* **To-do item**
Look in the material below for the line with "- Painting is" and the line with "- Picasso is", then set down exactly those two lines and all lines between, nothing more.

* **Dataset entries**
'''
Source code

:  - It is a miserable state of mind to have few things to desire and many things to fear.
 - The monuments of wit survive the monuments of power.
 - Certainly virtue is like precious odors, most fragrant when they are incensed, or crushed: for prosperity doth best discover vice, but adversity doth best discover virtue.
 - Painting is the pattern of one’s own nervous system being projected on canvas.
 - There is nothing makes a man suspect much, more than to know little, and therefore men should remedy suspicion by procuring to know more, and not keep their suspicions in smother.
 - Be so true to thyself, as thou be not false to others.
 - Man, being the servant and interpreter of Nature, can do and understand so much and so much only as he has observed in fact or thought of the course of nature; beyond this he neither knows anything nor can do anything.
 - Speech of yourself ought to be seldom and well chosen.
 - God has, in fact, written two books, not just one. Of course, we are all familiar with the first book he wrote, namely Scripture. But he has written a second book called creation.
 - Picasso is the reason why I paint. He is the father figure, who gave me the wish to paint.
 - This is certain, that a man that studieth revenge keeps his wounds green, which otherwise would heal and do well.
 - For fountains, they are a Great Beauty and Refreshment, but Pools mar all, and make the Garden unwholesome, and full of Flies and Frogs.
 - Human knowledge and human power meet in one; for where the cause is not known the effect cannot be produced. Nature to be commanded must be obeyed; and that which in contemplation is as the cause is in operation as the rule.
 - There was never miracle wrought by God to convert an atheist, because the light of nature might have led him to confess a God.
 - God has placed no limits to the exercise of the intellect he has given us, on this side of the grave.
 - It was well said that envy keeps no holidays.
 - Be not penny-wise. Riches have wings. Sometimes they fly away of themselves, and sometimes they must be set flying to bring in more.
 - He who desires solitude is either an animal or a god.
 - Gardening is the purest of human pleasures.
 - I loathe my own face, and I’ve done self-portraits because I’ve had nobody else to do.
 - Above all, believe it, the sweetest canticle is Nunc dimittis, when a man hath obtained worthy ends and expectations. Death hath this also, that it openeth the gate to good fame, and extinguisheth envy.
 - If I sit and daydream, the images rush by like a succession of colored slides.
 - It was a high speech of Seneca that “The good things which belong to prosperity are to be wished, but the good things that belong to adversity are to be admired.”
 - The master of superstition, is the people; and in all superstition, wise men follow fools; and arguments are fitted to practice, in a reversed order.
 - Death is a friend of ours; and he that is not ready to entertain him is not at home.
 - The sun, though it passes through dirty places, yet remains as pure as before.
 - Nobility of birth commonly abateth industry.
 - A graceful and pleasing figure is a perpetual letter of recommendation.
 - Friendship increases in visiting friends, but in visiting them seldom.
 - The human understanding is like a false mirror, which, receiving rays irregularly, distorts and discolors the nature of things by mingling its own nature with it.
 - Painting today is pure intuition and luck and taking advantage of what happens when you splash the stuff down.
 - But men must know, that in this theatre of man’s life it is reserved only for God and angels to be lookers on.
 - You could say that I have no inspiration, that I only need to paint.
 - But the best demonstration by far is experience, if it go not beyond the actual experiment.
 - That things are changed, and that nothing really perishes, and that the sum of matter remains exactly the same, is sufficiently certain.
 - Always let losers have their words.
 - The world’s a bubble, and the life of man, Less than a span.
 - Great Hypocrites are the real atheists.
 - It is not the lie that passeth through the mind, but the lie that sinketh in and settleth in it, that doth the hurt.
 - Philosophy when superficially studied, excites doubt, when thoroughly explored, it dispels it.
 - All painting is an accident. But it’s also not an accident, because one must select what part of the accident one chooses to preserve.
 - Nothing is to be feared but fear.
'''
* **Problem solution**
 - Painting is the pattern of one’s own nervous system being projected on canvas.
 - There is nothing makes a man suspect much, more than to know little, and therefore men should remedy suspicion by procuring to know more, and not keep their suspicions in smother.
 - Be so true to thyself, as thou be not false to others.
 - Man, being the servant and interpreter of Nature, can do and understand so much and so much only as he has observed in fact or thought of the course of nature; beyond this he neither knows anything nor can do anything.
 - Speech of yourself ought to be seldom and well chosen.
 - God has, in fact, written two books, not just one. Of course, we are all familiar with the first book he wrote, namely Scripture. But he has written a second book called creation.
 - Picasso is the reason why I paint. He is the father figure, who gave me the wish to paint.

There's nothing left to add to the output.